#### ENTRIES SUPPLIED

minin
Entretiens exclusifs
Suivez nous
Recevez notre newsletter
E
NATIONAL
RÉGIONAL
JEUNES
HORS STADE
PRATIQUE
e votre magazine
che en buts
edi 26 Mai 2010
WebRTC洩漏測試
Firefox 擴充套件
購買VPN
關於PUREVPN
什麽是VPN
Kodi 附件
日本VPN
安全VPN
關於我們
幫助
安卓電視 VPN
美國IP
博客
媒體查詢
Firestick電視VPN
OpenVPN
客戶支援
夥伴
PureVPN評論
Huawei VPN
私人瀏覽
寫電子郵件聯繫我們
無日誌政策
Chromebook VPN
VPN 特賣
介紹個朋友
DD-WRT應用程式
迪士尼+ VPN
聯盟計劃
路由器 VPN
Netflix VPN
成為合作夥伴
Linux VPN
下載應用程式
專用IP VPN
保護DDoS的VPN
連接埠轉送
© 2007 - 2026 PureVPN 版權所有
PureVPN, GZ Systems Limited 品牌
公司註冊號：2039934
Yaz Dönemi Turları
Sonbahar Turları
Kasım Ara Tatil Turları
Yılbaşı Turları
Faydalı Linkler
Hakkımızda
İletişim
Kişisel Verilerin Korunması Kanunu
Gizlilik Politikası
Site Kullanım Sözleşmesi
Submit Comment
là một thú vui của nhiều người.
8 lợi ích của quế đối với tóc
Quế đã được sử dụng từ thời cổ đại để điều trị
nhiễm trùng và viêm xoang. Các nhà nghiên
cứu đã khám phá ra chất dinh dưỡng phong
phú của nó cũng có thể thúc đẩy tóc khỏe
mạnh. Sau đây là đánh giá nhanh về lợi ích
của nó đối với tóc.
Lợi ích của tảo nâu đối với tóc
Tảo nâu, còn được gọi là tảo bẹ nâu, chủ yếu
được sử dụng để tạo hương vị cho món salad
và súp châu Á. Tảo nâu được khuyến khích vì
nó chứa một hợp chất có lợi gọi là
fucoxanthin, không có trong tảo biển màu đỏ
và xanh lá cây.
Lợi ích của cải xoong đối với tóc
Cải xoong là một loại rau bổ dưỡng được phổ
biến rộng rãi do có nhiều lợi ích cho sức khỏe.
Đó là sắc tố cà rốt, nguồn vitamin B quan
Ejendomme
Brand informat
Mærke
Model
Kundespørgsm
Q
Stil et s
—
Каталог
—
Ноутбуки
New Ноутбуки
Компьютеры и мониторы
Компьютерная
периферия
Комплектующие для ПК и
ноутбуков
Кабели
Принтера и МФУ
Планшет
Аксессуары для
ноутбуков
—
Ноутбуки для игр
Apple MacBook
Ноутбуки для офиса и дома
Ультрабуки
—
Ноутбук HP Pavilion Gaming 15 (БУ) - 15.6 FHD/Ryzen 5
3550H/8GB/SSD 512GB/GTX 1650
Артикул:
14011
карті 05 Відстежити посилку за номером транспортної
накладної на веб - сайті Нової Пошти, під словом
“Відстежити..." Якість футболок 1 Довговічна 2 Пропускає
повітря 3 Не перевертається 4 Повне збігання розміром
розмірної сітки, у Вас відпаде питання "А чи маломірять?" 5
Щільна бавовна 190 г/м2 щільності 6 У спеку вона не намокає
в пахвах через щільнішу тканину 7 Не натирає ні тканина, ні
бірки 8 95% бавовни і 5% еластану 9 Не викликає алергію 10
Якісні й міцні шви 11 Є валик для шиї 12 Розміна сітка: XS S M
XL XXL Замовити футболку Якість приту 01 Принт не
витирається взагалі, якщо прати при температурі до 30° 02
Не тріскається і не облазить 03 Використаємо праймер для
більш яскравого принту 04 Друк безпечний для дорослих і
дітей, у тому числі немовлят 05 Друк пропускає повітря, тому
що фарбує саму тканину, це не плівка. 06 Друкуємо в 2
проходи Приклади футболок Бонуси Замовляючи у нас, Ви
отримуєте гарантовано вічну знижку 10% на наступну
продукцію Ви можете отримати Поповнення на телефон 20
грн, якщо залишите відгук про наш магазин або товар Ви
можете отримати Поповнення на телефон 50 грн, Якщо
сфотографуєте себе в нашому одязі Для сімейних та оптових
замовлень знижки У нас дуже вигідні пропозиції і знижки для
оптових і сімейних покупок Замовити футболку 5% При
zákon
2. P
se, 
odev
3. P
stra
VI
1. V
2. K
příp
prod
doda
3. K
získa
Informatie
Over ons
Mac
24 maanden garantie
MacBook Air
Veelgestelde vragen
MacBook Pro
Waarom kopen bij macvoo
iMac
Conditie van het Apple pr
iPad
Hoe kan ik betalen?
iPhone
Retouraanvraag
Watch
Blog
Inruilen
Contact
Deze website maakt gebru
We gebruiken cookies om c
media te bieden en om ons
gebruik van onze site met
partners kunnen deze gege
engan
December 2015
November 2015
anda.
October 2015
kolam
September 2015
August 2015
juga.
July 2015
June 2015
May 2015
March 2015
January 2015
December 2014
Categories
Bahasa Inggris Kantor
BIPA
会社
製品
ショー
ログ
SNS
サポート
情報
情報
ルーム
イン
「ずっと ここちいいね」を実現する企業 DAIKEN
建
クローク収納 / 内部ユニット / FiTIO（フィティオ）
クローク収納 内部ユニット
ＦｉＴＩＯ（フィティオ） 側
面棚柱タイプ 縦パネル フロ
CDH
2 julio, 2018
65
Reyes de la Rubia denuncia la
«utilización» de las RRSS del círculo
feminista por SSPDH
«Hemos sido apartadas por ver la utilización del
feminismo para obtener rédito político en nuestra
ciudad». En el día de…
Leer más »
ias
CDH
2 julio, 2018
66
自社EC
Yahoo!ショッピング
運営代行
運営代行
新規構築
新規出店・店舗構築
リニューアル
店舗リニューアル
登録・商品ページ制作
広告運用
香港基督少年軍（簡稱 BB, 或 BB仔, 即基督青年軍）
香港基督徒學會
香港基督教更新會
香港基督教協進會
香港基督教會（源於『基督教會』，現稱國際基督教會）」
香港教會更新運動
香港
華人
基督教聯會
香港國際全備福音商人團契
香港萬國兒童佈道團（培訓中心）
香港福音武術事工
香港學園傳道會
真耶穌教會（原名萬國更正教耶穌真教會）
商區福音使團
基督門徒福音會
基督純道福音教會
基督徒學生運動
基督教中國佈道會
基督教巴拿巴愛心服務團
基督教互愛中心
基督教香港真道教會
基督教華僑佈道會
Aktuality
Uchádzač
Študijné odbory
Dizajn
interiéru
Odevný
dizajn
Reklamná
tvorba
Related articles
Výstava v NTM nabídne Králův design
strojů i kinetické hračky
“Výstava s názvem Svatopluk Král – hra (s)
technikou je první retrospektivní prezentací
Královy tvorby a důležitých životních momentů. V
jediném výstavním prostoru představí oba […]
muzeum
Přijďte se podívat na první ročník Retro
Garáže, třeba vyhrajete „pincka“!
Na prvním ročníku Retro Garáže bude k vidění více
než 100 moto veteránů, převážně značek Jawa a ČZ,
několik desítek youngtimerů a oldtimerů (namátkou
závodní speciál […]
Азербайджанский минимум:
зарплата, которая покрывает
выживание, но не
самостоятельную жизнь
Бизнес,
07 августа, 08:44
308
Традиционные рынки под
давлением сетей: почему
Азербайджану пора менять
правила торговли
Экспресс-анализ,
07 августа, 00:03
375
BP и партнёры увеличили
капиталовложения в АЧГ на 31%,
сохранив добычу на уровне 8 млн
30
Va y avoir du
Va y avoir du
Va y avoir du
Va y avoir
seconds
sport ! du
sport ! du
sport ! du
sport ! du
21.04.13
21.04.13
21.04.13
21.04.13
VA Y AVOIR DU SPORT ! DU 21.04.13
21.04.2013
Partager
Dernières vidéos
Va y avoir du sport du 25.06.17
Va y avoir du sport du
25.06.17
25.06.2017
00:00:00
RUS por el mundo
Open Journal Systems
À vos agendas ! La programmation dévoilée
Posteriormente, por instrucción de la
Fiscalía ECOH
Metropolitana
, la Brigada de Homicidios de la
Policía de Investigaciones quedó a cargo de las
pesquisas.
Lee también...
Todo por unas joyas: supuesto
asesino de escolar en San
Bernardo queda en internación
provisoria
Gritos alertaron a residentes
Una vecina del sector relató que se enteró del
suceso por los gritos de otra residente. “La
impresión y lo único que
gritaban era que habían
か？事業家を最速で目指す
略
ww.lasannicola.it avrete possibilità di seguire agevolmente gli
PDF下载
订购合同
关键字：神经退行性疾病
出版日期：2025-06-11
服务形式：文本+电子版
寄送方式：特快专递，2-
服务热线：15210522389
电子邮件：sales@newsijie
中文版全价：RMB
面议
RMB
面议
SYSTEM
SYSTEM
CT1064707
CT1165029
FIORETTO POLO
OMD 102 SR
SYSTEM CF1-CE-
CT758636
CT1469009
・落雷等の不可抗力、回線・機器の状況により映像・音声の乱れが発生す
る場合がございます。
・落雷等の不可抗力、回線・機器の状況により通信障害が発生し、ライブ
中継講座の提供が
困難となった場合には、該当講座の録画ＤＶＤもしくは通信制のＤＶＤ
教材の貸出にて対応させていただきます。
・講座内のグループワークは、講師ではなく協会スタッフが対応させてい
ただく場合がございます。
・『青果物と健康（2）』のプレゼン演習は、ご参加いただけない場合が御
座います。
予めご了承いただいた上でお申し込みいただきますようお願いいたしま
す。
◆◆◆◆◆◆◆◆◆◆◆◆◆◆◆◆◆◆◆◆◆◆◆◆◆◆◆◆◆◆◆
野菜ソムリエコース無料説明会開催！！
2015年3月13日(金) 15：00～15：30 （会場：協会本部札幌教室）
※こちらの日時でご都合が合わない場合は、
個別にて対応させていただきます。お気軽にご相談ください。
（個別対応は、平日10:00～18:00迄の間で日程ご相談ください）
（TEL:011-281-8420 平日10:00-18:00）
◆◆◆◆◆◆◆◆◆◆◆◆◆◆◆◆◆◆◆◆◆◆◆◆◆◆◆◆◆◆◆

########

Arrange the lines of the records as a Markdown table with a "Row" column for the row number and a "Line" column for the line, starting at the first line of the records and ending at the line that contains "phú của nó cũng có thể thúc đẩy tóc khỏe". Include both end lines and leave out blank lines.

◆ ANSWER AREA
| Row | Line |
|---|---|
| 1 | minin |
| 2 | Entretiens exclusifs |
| 3 | Suivez nous |
| 4 | Recevez notre newsletter |
| 5 | E |
| 6 | NATIONAL |
| 7 | RÉGIONAL |
| 8 | JEUNES |
| 9 | HORS STADE |
| 10 | PRATIQUE |
| 11 | e votre magazine |
| 12 | che en buts |
| 13 | edi 26 Mai 2010 |
| 14 | WebRTC洩漏測試 |
| 15 | Firefox 擴充套件 |
| 16 | 購買VPN |
| 17 | 關於PUREVPN |
| 18 | 什麽是VPN |
| 19 | Kodi 附件 |
| 20 | 日本VPN |
| 21 | 安全VPN |
| 22 | 關於我們 |
| 23 | 幫助 |
| 24 | 安卓電視 VPN |
| 25 | 美國IP |
| 26 | 博客 |
| 27 | 媒體查詢 |
| 28 | Firestick電視VPN |
| 29 | OpenVPN |
| 30 | 客戶支援 |
| 31 | 夥伴 |
| 32 | PureVPN評論 |
| 33 | Huawei VPN |
| 34 | 私人瀏覽 |
| 35 | 寫電子郵件聯繫我們 |
| 36 | 無日誌政策 |
| 37 | Chromebook VPN |
| 38 | VPN 特賣 |
| 39 | 介紹個朋友 |
| 40 | DD-WRT應用程式 |
| 41 | 迪士尼+ VPN |
| 42 | 聯盟計劃 |
| 43 | 路由器 VPN |
| 44 | Netflix VPN |
| 45 | 成為合作夥伴 |
| 46 | Linux VPN |
| 47 | 下載應用程式 |
| 48 | 專用IP VPN |
| 49 | 保護DDoS的VPN |
| 50 | 連接埠轉送 |
| 51 | © 2007 - 2026 PureVPN 版權所有 |
| 52 | PureVPN, GZ Systems Limited 品牌 |
| 53 | 公司註冊號：2039934 |
| 54 | Yaz Dönemi Turları |
| 55 | Sonbahar Turları |
| 56 | Kasım Ara Tatil Turları |
| 57 | Yılbaşı Turları |
| 58 | Faydalı Linkler |
| 59 | Hakkımızda |
| 60 | İletişim |
| 61 | Kişisel Verilerin Korunması Kanunu |
| 62 | Gizlilik Politikası |
| 63 | Site Kullanım Sözleşmesi |
| 64 | Submit Comment |
| 65 | là một thú vui của nhiều người. |
| 66 | 8 lợi ích của quế đối với tóc |
| 67 | Quế đã được sử dụng từ thời cổ đại để điều trị |
| 68 | nhiễm trùng và viêm xoang. Các nhà nghiên |
| 69 | cứu đã khám phá ra chất dinh dưỡng phong |
| 70 | phú của nó cũng có thể thúc đẩy tóc khỏe |